Dataset records:
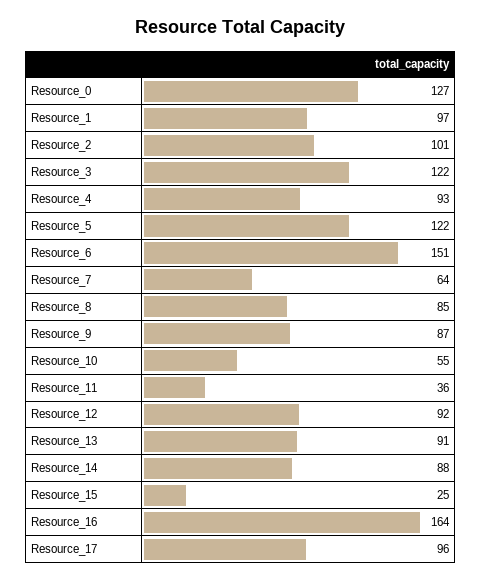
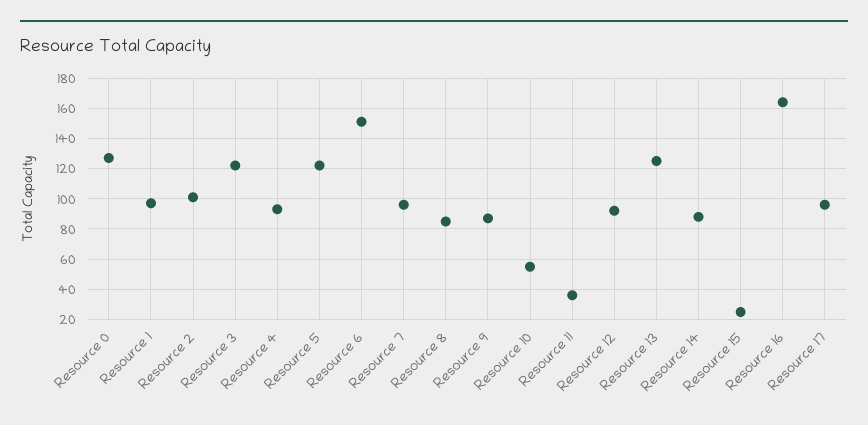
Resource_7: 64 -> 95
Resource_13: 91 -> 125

---

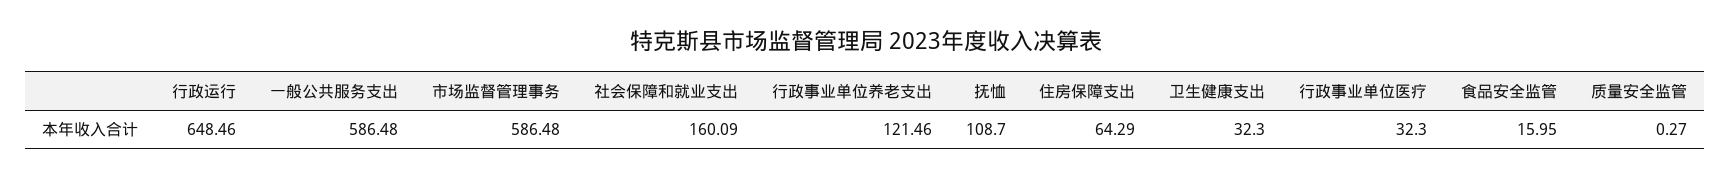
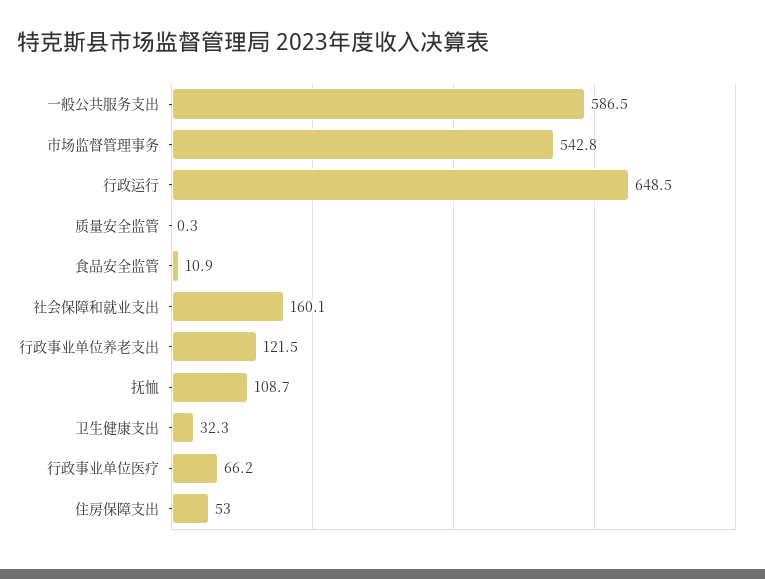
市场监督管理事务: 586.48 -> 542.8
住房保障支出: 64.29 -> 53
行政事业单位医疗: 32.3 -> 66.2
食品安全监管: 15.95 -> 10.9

* * *

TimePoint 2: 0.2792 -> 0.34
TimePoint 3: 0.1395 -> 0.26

Aim of the task: Only the lines above from the one with "市场监督管理事务: 586.48 -> 542.8" up to and including the one with "食品安全监管: 15.95 -> 10.9" should be repeated, exactly as written.

Written solution:
市场监督管理事务: 586.48 -> 542.8
住房保障支出: 64.29 -> 53
行政事业单位医疗: 32.3 -> 66.2
食品安全监管: 15.95 -> 10.9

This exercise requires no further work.